Son yıllarda Asya-Pasifik bölgesindeki gerilim, Çin ve ABD arasındaki askeri güç dengelerini sorgulayıcı bir noktaya taşıdı. Özellikle, iki süper gücün birbiriyle olan ekonomik ve askeri rekabeti, sınır çatışmalarını tetikleyen en önemli etmenlerden biri oldu. Sınır anlaşmazlıklarının yükselmesi, yalnızca bu iki ülke arasında değil, aynı zamanda bölgedeki diğer ülkeler için de ciddi endişelere yol açıyor. Peki, bu çatışmaların arka planında yatan sebepler neler ve hangi ordu üstünlük sağlıyor? Bu yazıda, mevcut durumu analiz ederek iki ülkenin askeri yapısını karşılaştıracağız.
Asya-Pasifik bölgesi, tarihsel olarak jeopolitik çatışmalara ev sahipliği yapmıştır. Ancak son yıllarda Çin'in büyüyen askeri gücü ve ABD'nin bölgedeki askeri varlığı, sınır anlaşmazlıklarını alevlendirmiştir. Özellikle Güney Çin Denizi gibi stratejik su yollarında, her iki ülkenin de iddiaları güçlenmiş durumda. Çin, kıyısındaki adaları askeri üsler haline getirerek bölgedeki hâkimiyetini artırmayı hedefliyor. Öte yandan, ABD; müttefikleri olan ülkelerle iş birliği yaparak Çin'in genişlemesini dengelemeye çalışıyor.
Her iki ülkenin askeri varlığı, bölgedeki dengeyi büyük ölçüde etkilemektedir. Örneğin, sayısal olarak Çin ordusu (人民解放军, PLA) dünyanın en büyüğüdür ve önemli bir donanma kapasitesine sahiptir. Bunun yanı sıra, son yıllarda modernizasyon sürecine giren PLA, siber savaş, uzay ve yüksek teknoloji alanında önemli ilerlemeler kaydetti. Ancak ABD'nin, gelişmiş silah sistemleri ve deneyimli askeri liderlik açısından hala bir adım önde olduğu söylenebilir.

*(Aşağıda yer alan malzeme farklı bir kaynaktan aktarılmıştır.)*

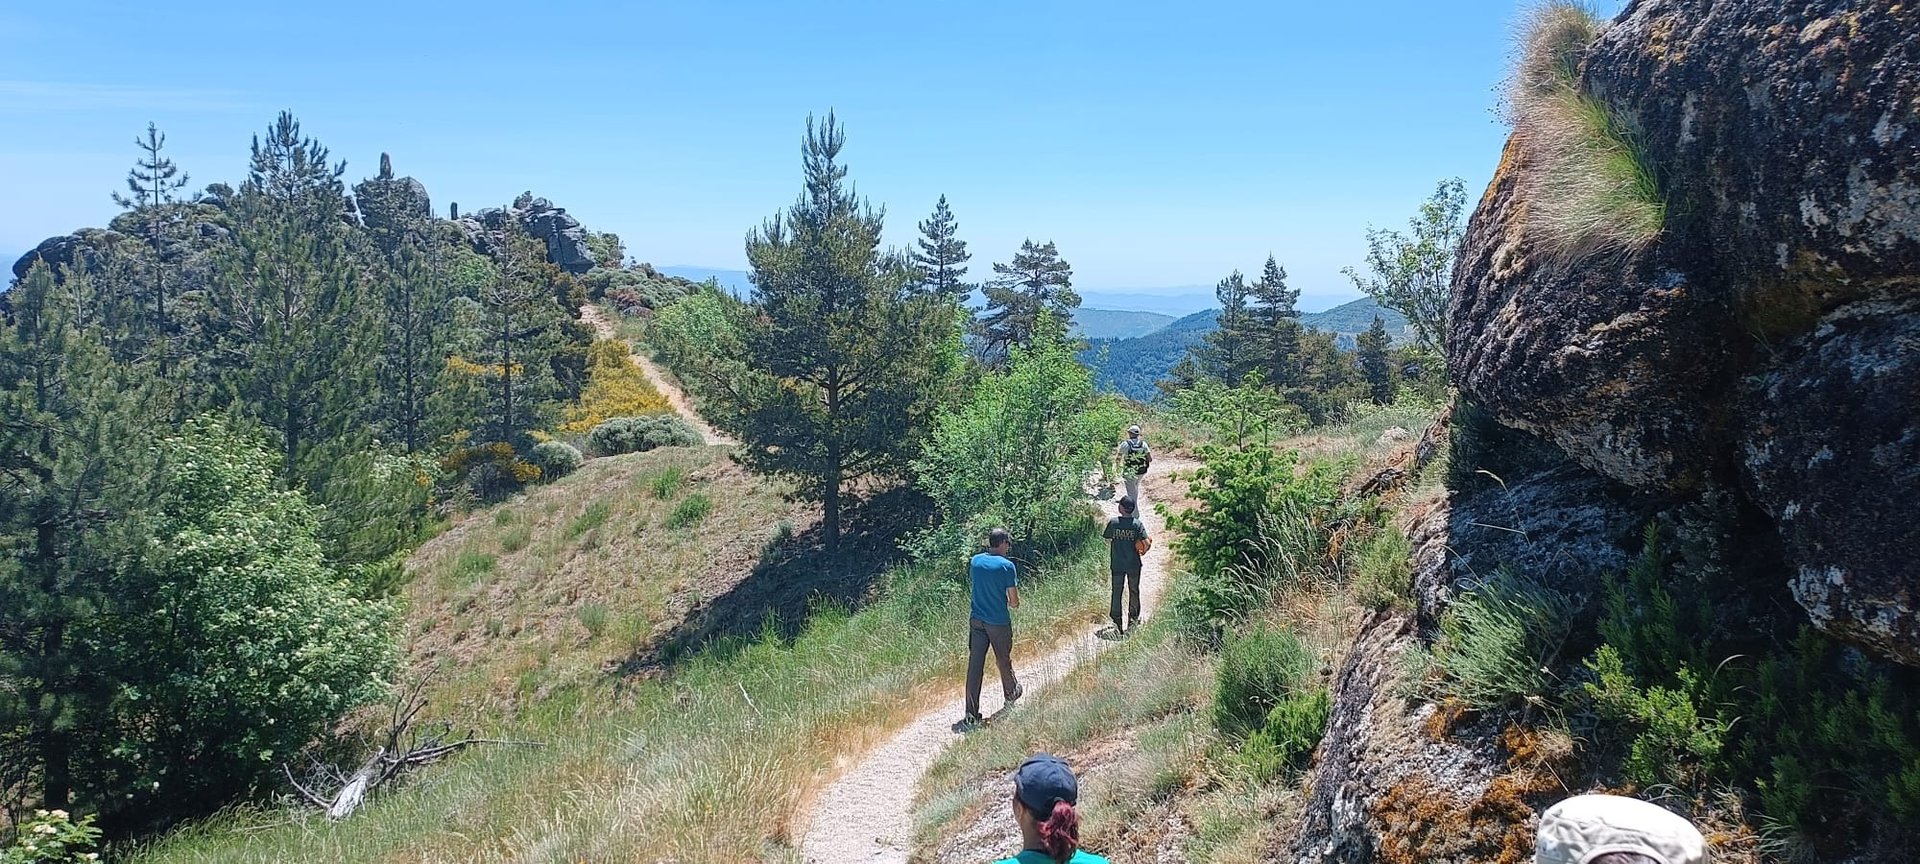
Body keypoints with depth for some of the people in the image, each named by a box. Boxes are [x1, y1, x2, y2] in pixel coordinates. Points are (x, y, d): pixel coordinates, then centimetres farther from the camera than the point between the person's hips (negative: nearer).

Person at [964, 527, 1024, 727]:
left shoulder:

Çin Halk Kurtuluş Ordusu, sahip olduğu insan kaynağı ve büyüyen bütçesi ile dikkat çekiyor. 2022 yılı itibarıyla askeri harcamaları 200 milyar doların üzerinde olan Çin, deniz kuvvetlerini ve hava gücünü geliştirmeye yönelik önemli yatırımlar yapmaktadır. Bu durum, özellikle Tayvan üzerindeki baskılar için önemli bir stratejik avantaj sağlamaktadır. Öte yandan, ABD'nin askeri teknolojisi, her ne kadar bir sayı itibariyle rakiplerine yakın olsa da, nitelik açısından hâlâ önceliklidir. Özellikle, insansız hava araçları (İHA), siber güvenlik ve uzay teknolojileri konusundaki yetkinlikleri, ABD'nin güçlü kalmasında önemli bir rol oynamaktadır.

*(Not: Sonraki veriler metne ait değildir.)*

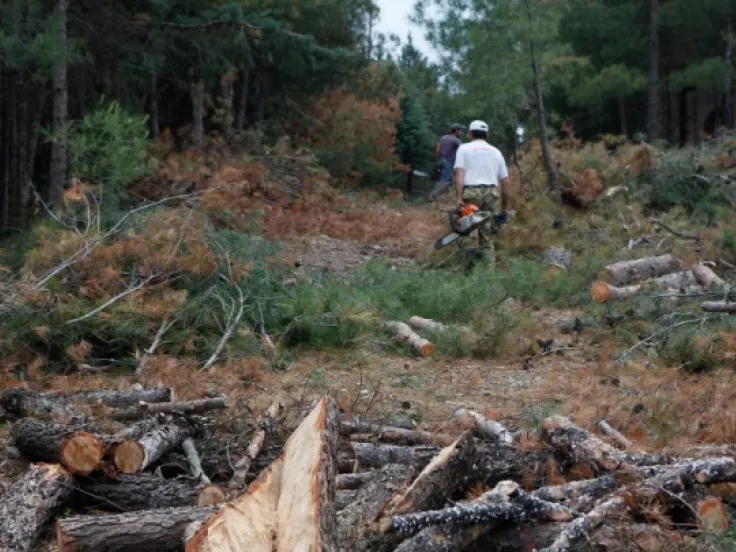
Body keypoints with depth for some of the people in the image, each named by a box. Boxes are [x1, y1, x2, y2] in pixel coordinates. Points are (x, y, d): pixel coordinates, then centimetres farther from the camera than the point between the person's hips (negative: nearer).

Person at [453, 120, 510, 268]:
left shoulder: (464, 148, 10)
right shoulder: (496, 152, 21)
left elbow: (459, 173, -6)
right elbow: (505, 182, 18)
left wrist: (459, 198, -13)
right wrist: (504, 209, 24)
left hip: (471, 193, -3)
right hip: (492, 193, 3)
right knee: (487, 238, 6)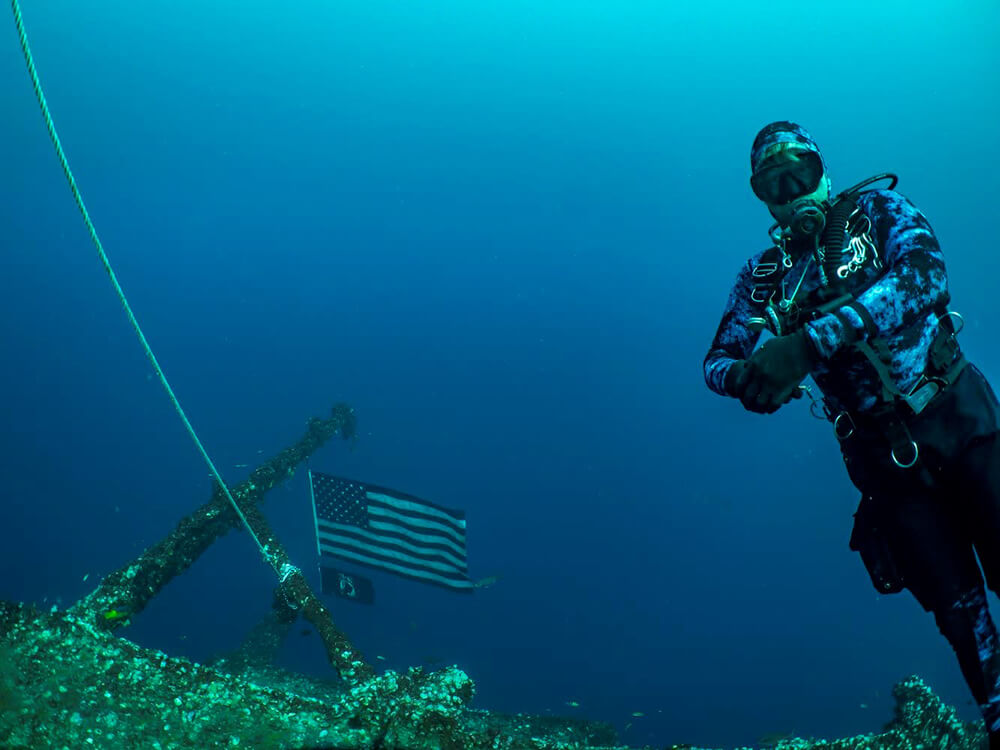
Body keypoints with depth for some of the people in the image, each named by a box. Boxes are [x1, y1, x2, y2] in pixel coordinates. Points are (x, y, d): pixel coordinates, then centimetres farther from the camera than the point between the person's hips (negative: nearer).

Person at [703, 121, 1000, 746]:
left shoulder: (876, 209, -1)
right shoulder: (765, 276, 7)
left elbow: (924, 274, -20)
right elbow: (718, 361, 2)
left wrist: (814, 338, -32)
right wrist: (746, 376, -25)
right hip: (885, 454, 2)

Her iki ülkenin orduları arasındaki güç dengesi, sadece nicel değil nitelik açısından da incelenmelidir. Askeri tatbikatların sıklığı, uluslararası ittifaklar ve savunma anlaşmaları, iki ülkenin askeri stratejileri üzerinde doğrudan etkili olmaktadır. Örneğin, NATO gibi çok uluslu askeri birlikler, ABD'nin küresel askeri varlığını pekiştirmektedir. Bunun yanında, Çin'in Asya'daki komşularıyla olan ilişkileri, bölgedeki askeri denklem üzerinde önemli bir etkiye sahiptir. Gerilimarttıkça, ulusal güvenlik politikaları üzerinde çeşitlilik de artacaktır.

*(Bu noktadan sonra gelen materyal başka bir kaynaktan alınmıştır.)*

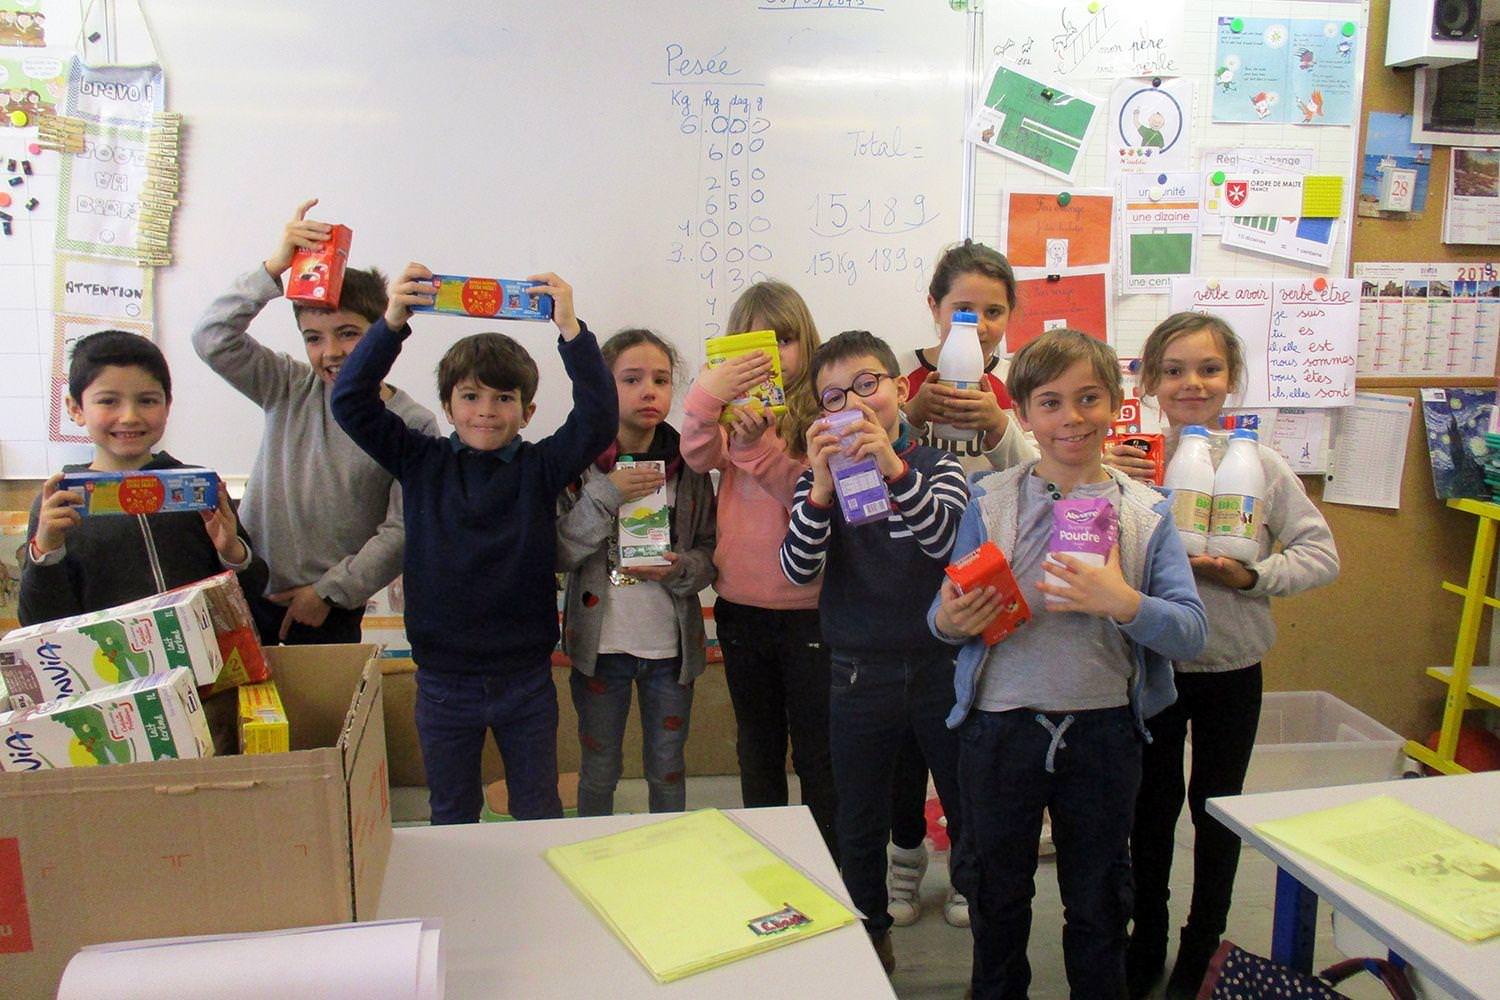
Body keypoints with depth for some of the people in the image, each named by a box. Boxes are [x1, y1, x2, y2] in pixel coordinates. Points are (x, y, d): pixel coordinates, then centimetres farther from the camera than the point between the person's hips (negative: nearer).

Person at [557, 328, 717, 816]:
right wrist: (605, 496, -22)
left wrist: (680, 569, -18)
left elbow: (710, 549, 2)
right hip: (599, 642, -1)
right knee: (598, 772, 16)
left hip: (671, 643, 1)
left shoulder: (689, 463, -2)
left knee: (668, 772, 17)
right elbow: (558, 554, -12)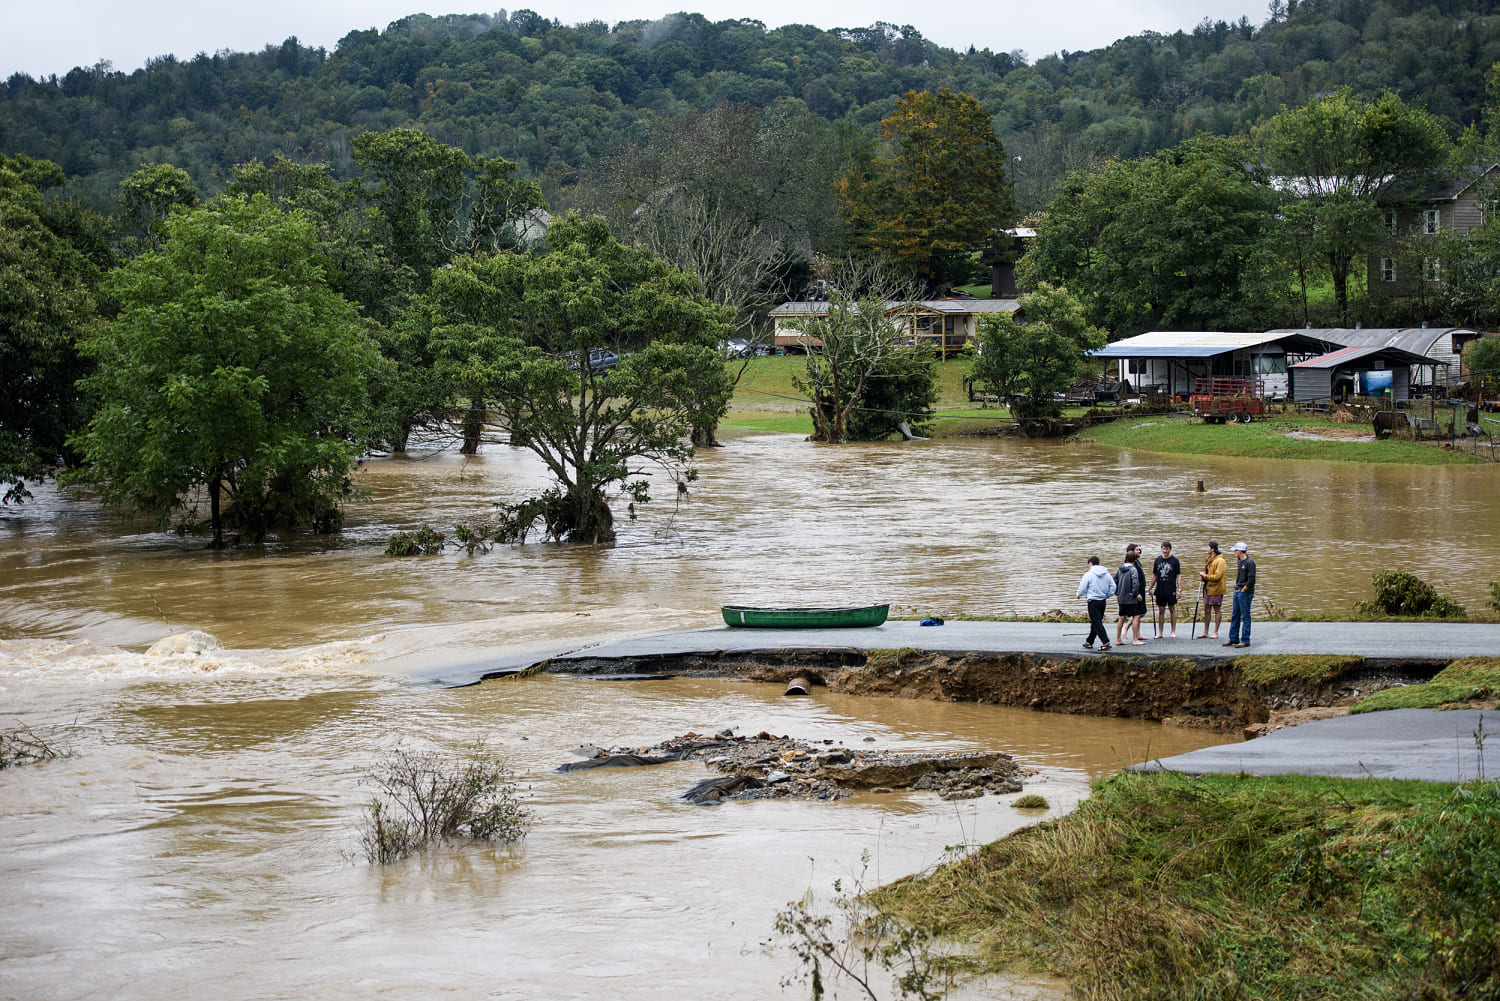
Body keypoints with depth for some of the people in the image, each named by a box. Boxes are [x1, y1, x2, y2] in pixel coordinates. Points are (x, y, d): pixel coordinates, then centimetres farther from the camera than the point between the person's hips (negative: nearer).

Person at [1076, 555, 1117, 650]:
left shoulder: (1088, 575, -11)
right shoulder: (1106, 574, 5)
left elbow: (1082, 589, -6)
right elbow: (1113, 587, 6)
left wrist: (1079, 595, 16)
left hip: (1093, 601, -7)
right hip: (1103, 601, 7)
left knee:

Sonuç olarak, hukuki, ekonomik ve askeri faktörlerin birleşimi, Asya-Pasifik bölgesinde uluslararası ilişkilerin şekillenmesinde belirleyici olmaktadır. ABD ve Çin'in askeri güçlerini değerlendirdiğimizde; Çin'in sayısal üstünlüğünün bulunduğu, ancak ABD'nin teknoloji ve strateji açısından hâlâ önde olduğu anlaşılmaktadır. Gelecekte bu iki süper güç arasındaki ilişkilerin, sadece askeri faktörlerle değil, ticari ilişkiler ve diplomasiyle de etkileneceği aşikârdır. Özetlemek gerekirse, sınır çatışmaları ve askeri rekabet, sadece iki ülke için değil, tüm dünya için etkilerini hissettirecek önemli bir konu olmaya devam edecek.